Set five years after the conclusion of the Civil War, News of the World (based on the Paulette Jiles novel) tracks the very particular journey of Capt. Jefferson Kyle Kidd (a grizzled Tom Hanks) as he makes his way from small Texas town to small Texas town with a stack of newspapers from all over the nation. When he arrives, he sets up in a tent or small room and proceeds to read to the townspeople a sampling of headlines and news stories from around the country. Like any good newsman, he blends the politics and more serious items with humorous human interest pieces, giving the largely illiterate crowds a sense of what it’s like to go through a newspaper cover to cover. And since it’s Hanks doing the reading, he adds a dramatic flare for his enraptured audience that includes us as well. It’s not a job that earns him a lot of money, but each person listening pays his or her dime, and it gives Kidd enough to make it to the next town.
On the move between towns, Kidd stumbles upon the aftermath of some sort of attack or accident that has left a 10-year-old girl behind. Not speaking any English, the girl has a note with her identifying her as Johanna (newcomer Helena Zengel), the daughter of German immigrants who were attacked by the local Kiowa people six years earlier as they journeyed across the plains of Texas. Only the girl was left alive, so the Kiowa took her in and raised her as one of their own. She was on her way to be returned to her aunt and uncle hundreds of miles away, and Kidd vows to escort her either to local authorities or perhaps even all the way to her only living family members.

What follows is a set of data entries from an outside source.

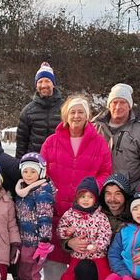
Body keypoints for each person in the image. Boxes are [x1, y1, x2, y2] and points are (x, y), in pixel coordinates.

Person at [40, 96, 113, 268]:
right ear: (66, 115)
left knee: (81, 272)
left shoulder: (99, 143)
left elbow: (106, 172)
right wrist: (50, 190)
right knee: (55, 270)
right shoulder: (51, 142)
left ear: (87, 116)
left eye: (81, 112)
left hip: (86, 214)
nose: (76, 116)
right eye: (72, 112)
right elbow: (42, 172)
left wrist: (91, 188)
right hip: (56, 211)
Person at [49, 177, 113, 280]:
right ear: (77, 197)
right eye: (83, 196)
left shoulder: (100, 216)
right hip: (77, 256)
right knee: (68, 278)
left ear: (95, 199)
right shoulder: (70, 214)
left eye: (90, 197)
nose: (86, 200)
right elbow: (60, 230)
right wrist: (67, 232)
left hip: (98, 257)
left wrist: (98, 246)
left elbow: (106, 235)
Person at [10, 153, 55, 280]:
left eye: (33, 171)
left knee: (32, 274)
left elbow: (45, 217)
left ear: (41, 172)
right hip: (23, 239)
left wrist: (44, 241)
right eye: (25, 171)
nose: (28, 175)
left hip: (36, 242)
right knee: (22, 272)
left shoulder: (42, 192)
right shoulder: (22, 190)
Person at [92, 83, 140, 189]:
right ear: (109, 105)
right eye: (115, 102)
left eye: (122, 102)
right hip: (98, 188)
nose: (118, 107)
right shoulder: (94, 127)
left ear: (129, 106)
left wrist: (139, 191)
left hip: (130, 190)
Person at [15, 61, 63, 157]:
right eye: (40, 82)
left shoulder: (65, 109)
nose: (43, 85)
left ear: (53, 84)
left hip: (59, 161)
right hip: (35, 163)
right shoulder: (27, 111)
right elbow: (21, 144)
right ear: (36, 85)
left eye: (47, 81)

The rest of News of the World is the story of their long trip together, through unforgiving terrain, unexpected weather and decidedly human dangers. The trail is long, but it gives them time to learn bits of each other’s language, enough to communicate, and the two form a protective bond that helps them get through the countless challenges of the road. Being certain to avoid most conventional forms of sentimentality along the way, director/co-writer Paul Greengrass (who worked previously with Hanks on Captain Phillips) does a remarkable and touching job making certain nothing comes easy to this unlikely pair. There are multiple attempts by no-gooders to steal Johanna away from him—one particularly nasty sequence involves a three-man gang (led by Michael Angelo Covino, who is one of the filmmakers and stars of the current release The Climb)––but Kidd and Johanna use their broken languages and intelligence to win the day most times.

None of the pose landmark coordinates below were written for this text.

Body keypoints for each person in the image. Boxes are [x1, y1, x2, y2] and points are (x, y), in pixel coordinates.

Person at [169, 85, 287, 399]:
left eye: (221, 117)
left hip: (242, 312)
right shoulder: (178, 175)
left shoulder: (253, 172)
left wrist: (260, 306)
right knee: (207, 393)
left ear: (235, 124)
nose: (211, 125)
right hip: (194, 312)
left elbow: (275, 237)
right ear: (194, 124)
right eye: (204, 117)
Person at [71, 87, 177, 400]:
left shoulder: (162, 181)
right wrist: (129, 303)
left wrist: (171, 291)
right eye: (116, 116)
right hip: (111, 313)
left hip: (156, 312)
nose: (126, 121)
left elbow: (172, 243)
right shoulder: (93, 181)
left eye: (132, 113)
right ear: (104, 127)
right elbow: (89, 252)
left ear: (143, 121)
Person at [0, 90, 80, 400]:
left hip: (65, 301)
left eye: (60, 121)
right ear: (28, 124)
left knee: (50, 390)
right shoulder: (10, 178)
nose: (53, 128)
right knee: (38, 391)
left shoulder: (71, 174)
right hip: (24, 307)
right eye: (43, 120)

There are a handful of solid supporting performances that pop up unexpectedly throughout, including from the likes of Mare Winningham, Elizabeth Marvel, Bill Camp, and Christopher Hagen as Old Man Durand, who runs a town of workers who aren’t quite ready to admit the war between the states is over. It’s one of the film’s rare moments of overt commentary about the state of politics today, as Durand spins tales to his town’s residents about his history and the history of the town that are fictitious, wanting Kidd to only read news stories about him. But when Kidd gets before the eager crowd, he has something different in mind, encouraging free thought and resisting Durand’s version of fake news.

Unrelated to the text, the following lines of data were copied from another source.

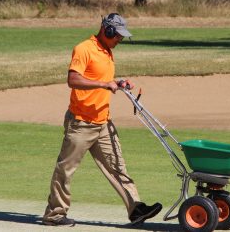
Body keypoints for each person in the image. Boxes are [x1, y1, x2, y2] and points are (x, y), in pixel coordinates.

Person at [42, 13, 162, 227]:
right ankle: (54, 214)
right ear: (107, 30)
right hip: (81, 123)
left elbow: (100, 79)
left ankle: (135, 208)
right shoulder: (84, 49)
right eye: (118, 36)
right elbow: (73, 79)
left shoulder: (107, 51)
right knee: (65, 169)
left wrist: (116, 82)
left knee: (117, 166)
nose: (120, 40)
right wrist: (103, 84)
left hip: (103, 122)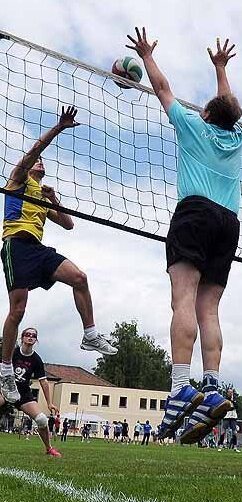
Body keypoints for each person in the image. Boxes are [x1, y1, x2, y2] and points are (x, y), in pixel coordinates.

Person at [126, 28, 242, 444]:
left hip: (194, 213)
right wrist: (221, 69)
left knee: (183, 299)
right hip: (229, 222)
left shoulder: (194, 125)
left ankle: (179, 389)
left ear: (208, 114)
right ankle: (211, 386)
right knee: (208, 308)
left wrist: (146, 55)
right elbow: (230, 107)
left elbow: (161, 87)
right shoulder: (237, 138)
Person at [0, 106, 117, 403]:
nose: (39, 162)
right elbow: (35, 148)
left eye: (41, 162)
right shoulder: (18, 180)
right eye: (36, 161)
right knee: (18, 310)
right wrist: (60, 127)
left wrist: (54, 198)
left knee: (79, 277)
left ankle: (89, 333)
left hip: (38, 250)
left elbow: (68, 223)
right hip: (15, 245)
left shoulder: (42, 195)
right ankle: (5, 368)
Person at [0, 327, 61, 456]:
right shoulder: (13, 352)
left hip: (23, 395)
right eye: (27, 334)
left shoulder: (36, 360)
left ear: (36, 340)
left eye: (33, 335)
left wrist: (49, 403)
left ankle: (49, 448)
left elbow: (43, 382)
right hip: (6, 389)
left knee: (42, 420)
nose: (30, 337)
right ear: (22, 337)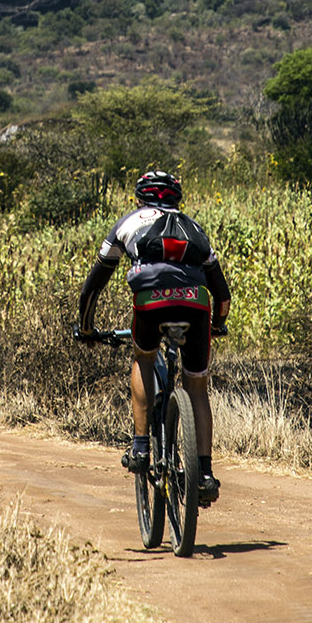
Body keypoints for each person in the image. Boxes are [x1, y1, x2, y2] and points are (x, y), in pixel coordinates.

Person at [77, 170, 231, 505]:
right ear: (178, 199)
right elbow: (222, 294)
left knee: (143, 356)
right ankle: (203, 473)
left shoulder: (128, 222)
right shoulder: (195, 229)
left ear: (138, 198)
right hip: (196, 305)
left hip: (150, 301)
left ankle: (141, 446)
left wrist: (87, 328)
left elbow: (94, 284)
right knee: (197, 385)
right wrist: (217, 324)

It’s clear that News of the World is also about finding one’s way home, an idea that many of us are struggling to do right now. Is home for Johanna a beatdown farm where her relatives have no idea what to do with her? Kidd is also desperate to create a home for himself after he lost his version of it during the war, so letting someone like Johanna into his life is more difficult than one might suspect. And while the conclusion of the movie isn’t that difficult to predict, that doesn’t take away from its highly emotional and deeply satisfying conclusion. A filmmaker has to make a real effort to botch a Tom Hanks movie, and thankfully Greengrass knows his material and his lead actor well enough to make News of the World something special.
News of the World opens in theaters (where theaters are open) on Friday, December 25.